### What is needed
In every item, swap "common name" for "vernacular name" and leave all other text unchanged. Don't include the pictures in your answer.

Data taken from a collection

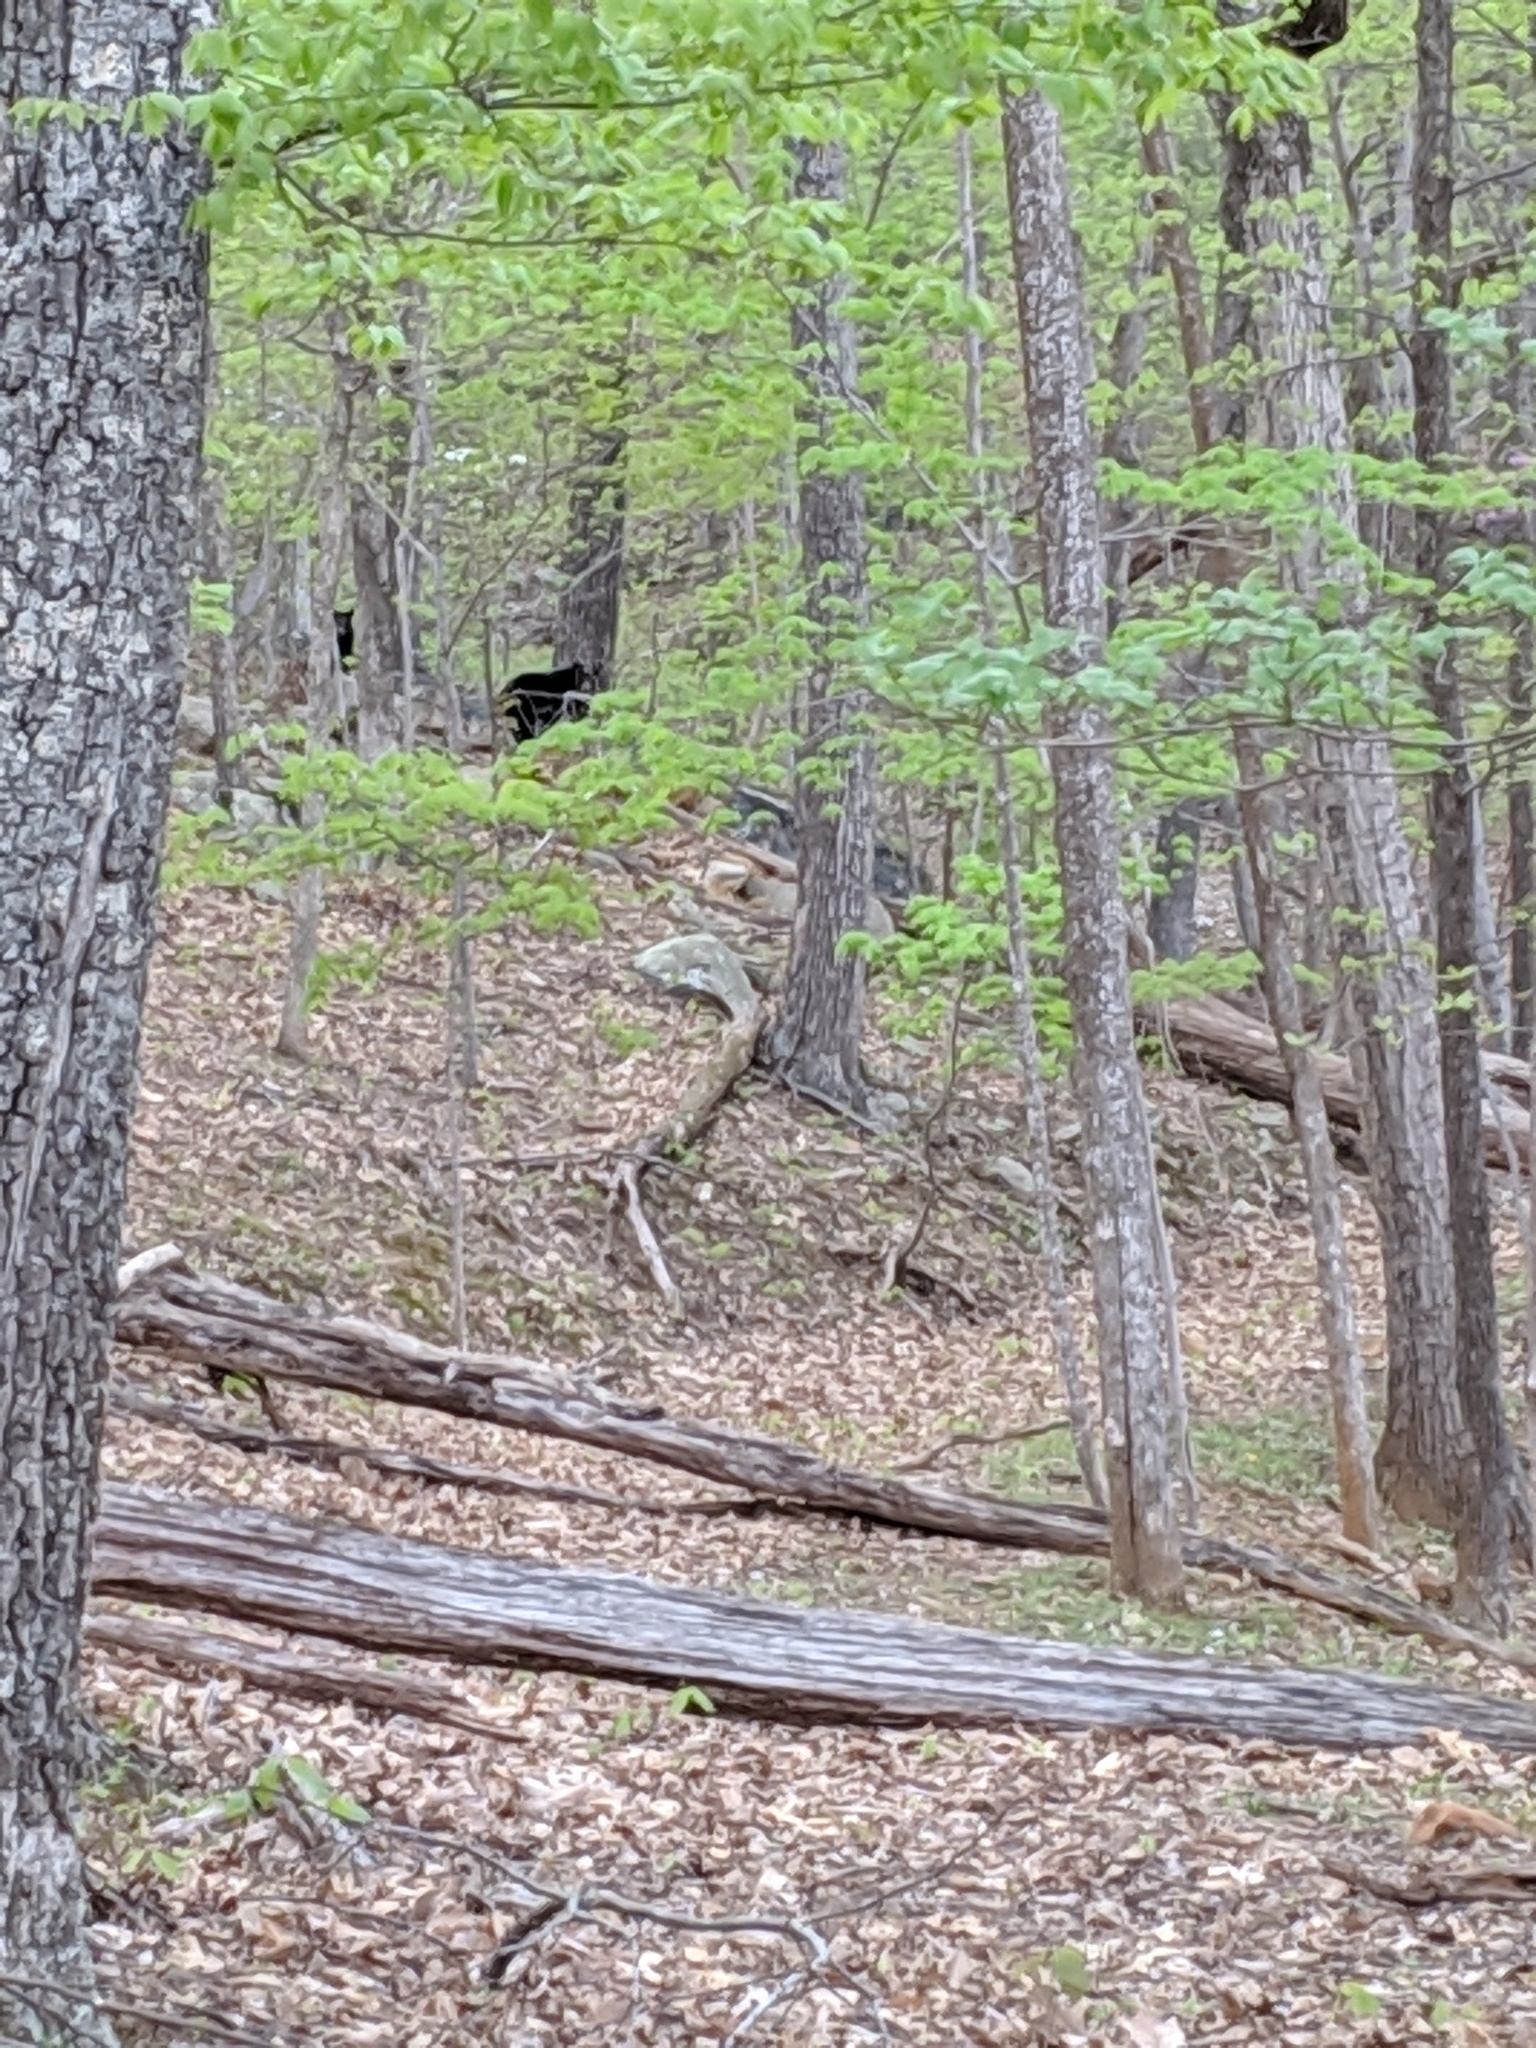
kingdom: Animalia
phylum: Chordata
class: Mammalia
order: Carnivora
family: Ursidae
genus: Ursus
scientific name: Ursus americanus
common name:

### Written solution
kingdom: Animalia
phylum: Chordata
class: Mammalia
order: Carnivora
family: Ursidae
genus: Ursus
scientific name: Ursus americanus
vernacular name:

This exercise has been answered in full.